En Occident, il y a une sorte de fascination pour ou contre le président russe Vladimir Poutine, avec sa façon d'incarner l'ordre, la nation, l'autorité. Face à la "crise de la démocratie" que traverse l'Occident, "l'opinion se dit qu'un ordre plus autoritaire, plus musclé, pourrait peut-être rétablir certaines des fonctions que l'on attend du système politique", affirme Bertrand Badie, jeudi, au 19h30.

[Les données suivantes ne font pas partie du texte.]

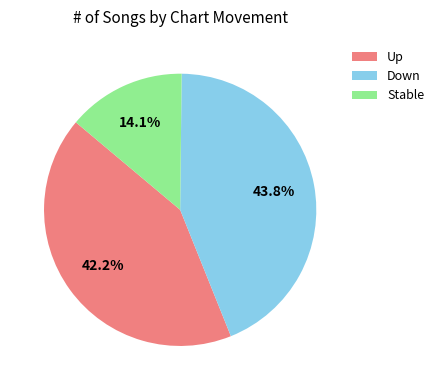

What is the largest slice in the pie chart?

Down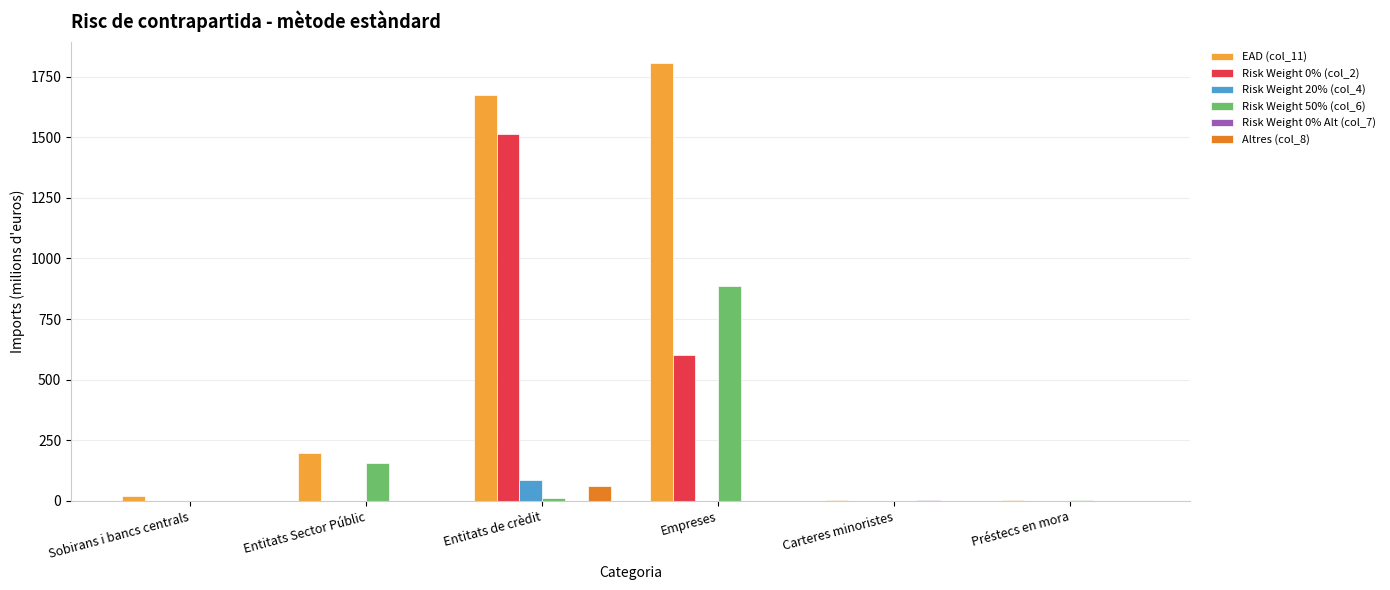

Is it true that Risk Weight 0% (col_2) equals 0.0 at Sobirans i bancs centrals?

True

Ce spécialiste des relations internationales fait le constat d'une fascination croissante pour un néonationalisme, en Europe comme partout dans le monde, mais distingue toutefois le cas de la Russie, qu'il voit comme un "nationalisme de revanche". Marginalisée sous Boris Eltsine, la Russie veut revenir dans le jeu international. "C'est en quelques sorte Boris Eltsine qui a enfanté Vladimir Poutine", analyse-t-il.
Poutine ne s'intéresse pas à contester la mondialisation.

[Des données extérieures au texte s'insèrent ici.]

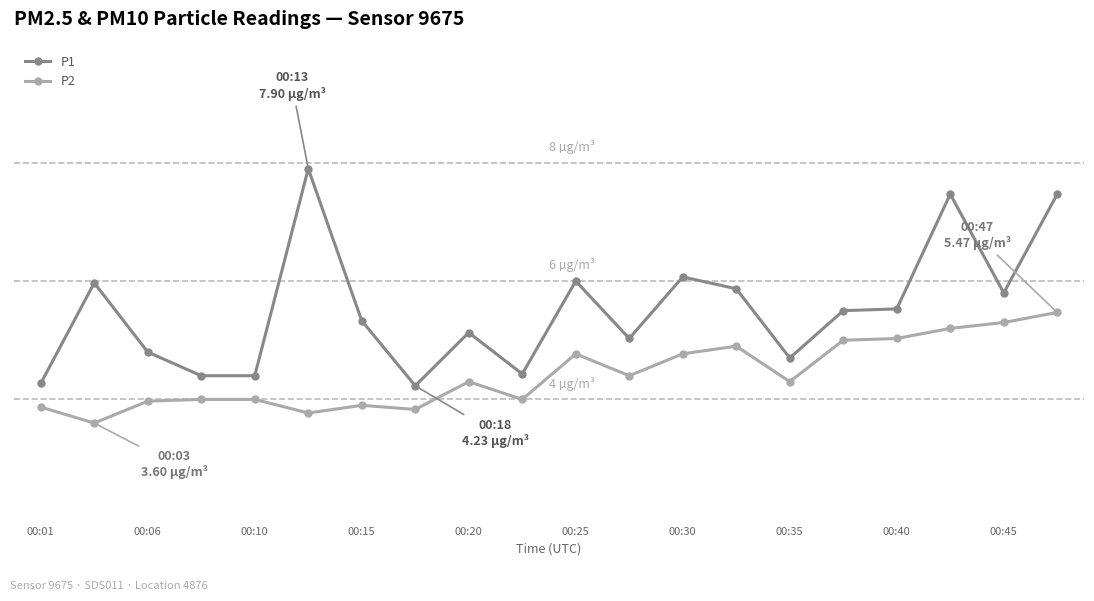

What are all the series names shown in the legend?

P1, P2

En Europe centrale et orientale, ainsi qu'aux Etats-Unis, se développerait plutôt un nationalisme de repli et d'enfermement. Soit un nationalisme de contestation de la mondialisation. "Poutine, lui, ne s'intéresse pas à contester la mondialisation", souligne Bertrand Badie.

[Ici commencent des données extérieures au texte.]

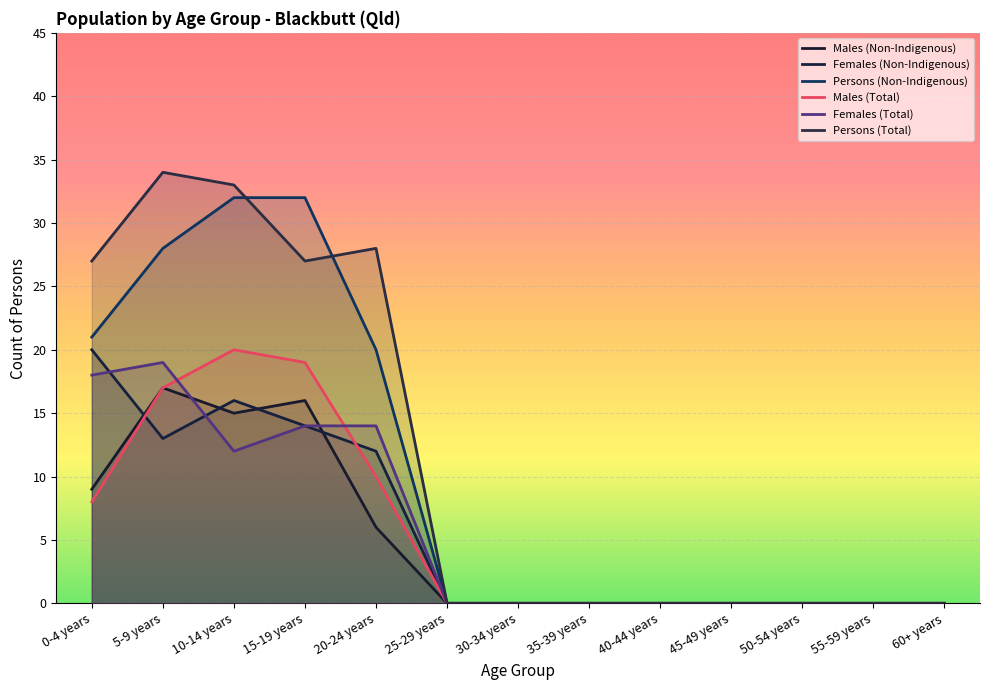

Rank the series at 40-44 years from highest to lowest value.

Males (Non-Indigenous), Females (Non-Indigenous), Persons (Non-Indigenous), Males (Total), Females (Total), Persons (Total)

La démocratie libérale aurait-elle donc atteint sa limite? "La démocratie est au bord du gouffre. Elle a besoin de se ressaisir et de s'adapter au nouveau monde, qui s'appelle la mondialisation", répond Bertrand Badie. Autrement dit, pour survivre, la démocratie devrait s'ouvrir, notamment à l'accueil des migrants, qui fait partie du nouveau jeu démocratique, estime le professeur.
Dissociation du marché et de la démocratie
Un autre danger majeur, selon Bertrand Badie, est la dissociation du marché et de la démocratie. Depuis le XIXe siècle, on estimait que les deux allaient de pair.
En Russie, le marché est très oligarchique et lié à l'appareil d'Etat, tandis qu'en Chine, ou dans d'autres pays autoritaires, c'est encore différent. L'économie obéirait ainsi à ses propres lois et peut être dissociée de la démocratie.
L'économie est en train aujourd'hui de nous faire sortir de la démocratie.
"On se demande maintenant si on ne va pas dans un monde où l'économie, étant une science, viendrait dicter les meilleures décisions, et où la délibération démocratique n'a plus grand sens", redoute Bertrand Badie.